As we near the date when the Supreme Court will hear both the challenge to the constitutionality of DOMA and finally will hear, after twice declining, to hear the case involving Proposition 8, California’s contentious ban on same-sex marriage.
But what are the real issues involved with marriage equality?
A good deal of our community seems to think that marriage equality is somehow linked to basic and fundamental civil rights, which is a fallacy. Their argument is that we must in some way take “baby steps” toward full equality.
The last I checked, I shed the need for diapers about 56 years ago: How about you?
Even some so-called experienced LGBT writers and activists think that somehow marriage equality is the quest for the Holy Grail and we have sent our Knights of the Round Table, heterosexual, money-hungry lawyers, out into the legal ethereal plain looking for it but all they seem to be doing is pillaging and plundering the coffers of the Human Rights Campaign and the National Gay and Lesbian Task Force. To make matters worse; the HRC and the NGLTF are actually telling them, “Come and get it! We have plenty!” Because like the Ark of the Covenant and the destroyed cities of Jericho and Sodom and Gomorrah, these are things that man was simply not intended to find.
Religious allusions aside, since I’m not Jewish or Christian, our community thinks we’re running headlong toward salvation when we’re in fact just running at warp-speed into a super nova of more and ever-increasing pressure for the LGBTQI community to assimilate into the heterosexual culture and allow ourselves to be subjugated into giving up and forgetting that we ever had a culture.
Today’s Washington Post contained a wonderful example of this drive toward assimilation with the story Jeff Zarillo and his partner Paul Katami who live in Burbank, California.
The opening paragraph illustrates how the drive for marriage equality is rapidly evaporating the real issues of LGBTQI civil rights in the first paragraph of the article: The last words of that paragraph strike me with almost as much terror as walking into a room and seeing someone stab a victim repeatedly with sharp knife.
Have we really become so complacent about our history and culture that we would choose to forget about hard-fought advances that the LGBTQI community has fought through the past 60 years in America?
Are we really ready to settle for simple marriage rights but allow the 29 states in the South and other scattered places such as North and South Dakota where it’s legal for our brothers and sister to be fired from their jobs, evicted from their homes, harassed by the police, discriminated against when purchasing homes and getting business loans by banks and other institutions and persecuted by state, county and municipal authorities and picketed and persecuted by churches and all of this is completely legal in more than half of the United States.
The only reason why those who are active in LGBTQI civil rights in states that have protections against this sort of treatment never hear about these issues is because those who feel the sharp point of this steel-toed boot the most in those unprotected states are far too afraid to speak up, exactly the same way many African-Americans felt when the Civil Rights Era began.

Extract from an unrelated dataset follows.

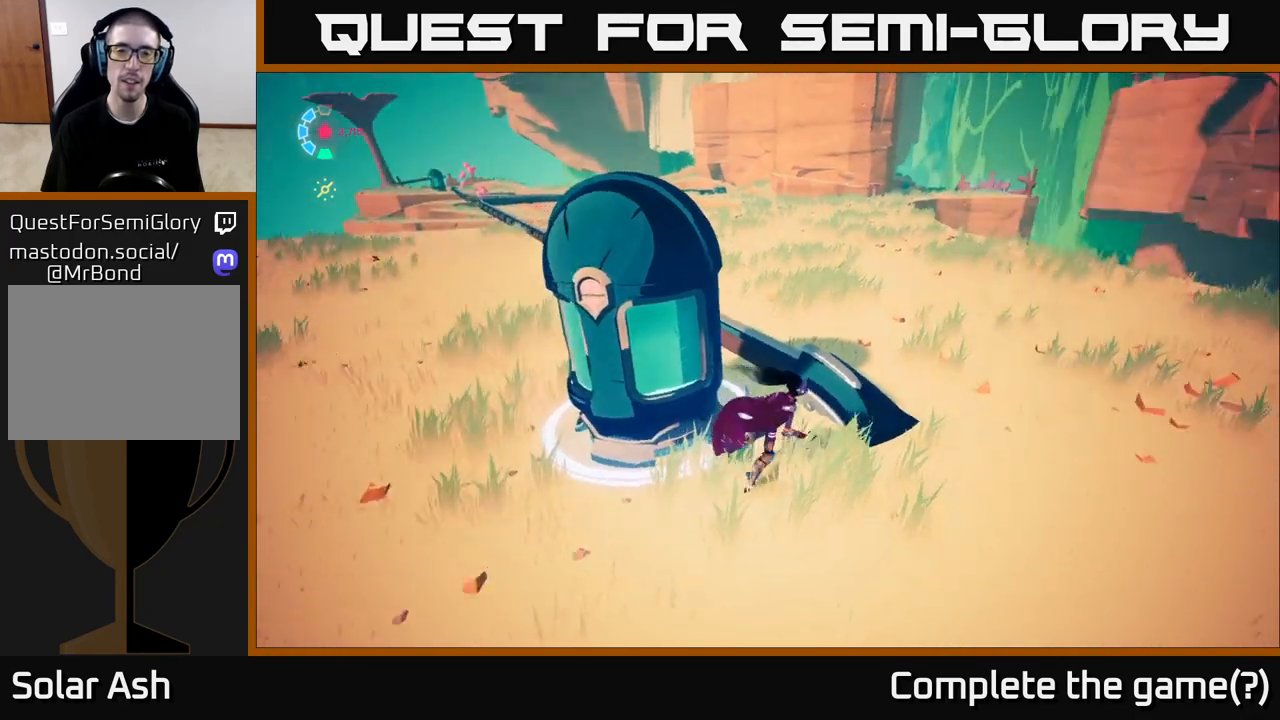
{"buttons": [], "left_stick": "up-right", "right_stick": "center", "events": [[200, "right_stick", "center"], [383, "left_stick", "up-right"]]}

In 1986, Dr. Martin Luther King Jr.’s right hand man and gay icon, Bayard Rustin gave a moving speech that has become known as “From Montgomery to Stonewall” where he gave the moving epitaph, “Today, blacks are no longer the litmus paper or the barometer of social change. Blacks are in every segment of society and there are laws that help to protect them from racial discrimination. The new “niggers” are gays. … It is in this sense that gay people are the new barometer for social change. … The question of social change should be framed with the most vulnerable group in mind: gay people.”
I doubt seriously that Mr. Rustin was discussing the issue of marriage equality when he gave that speech.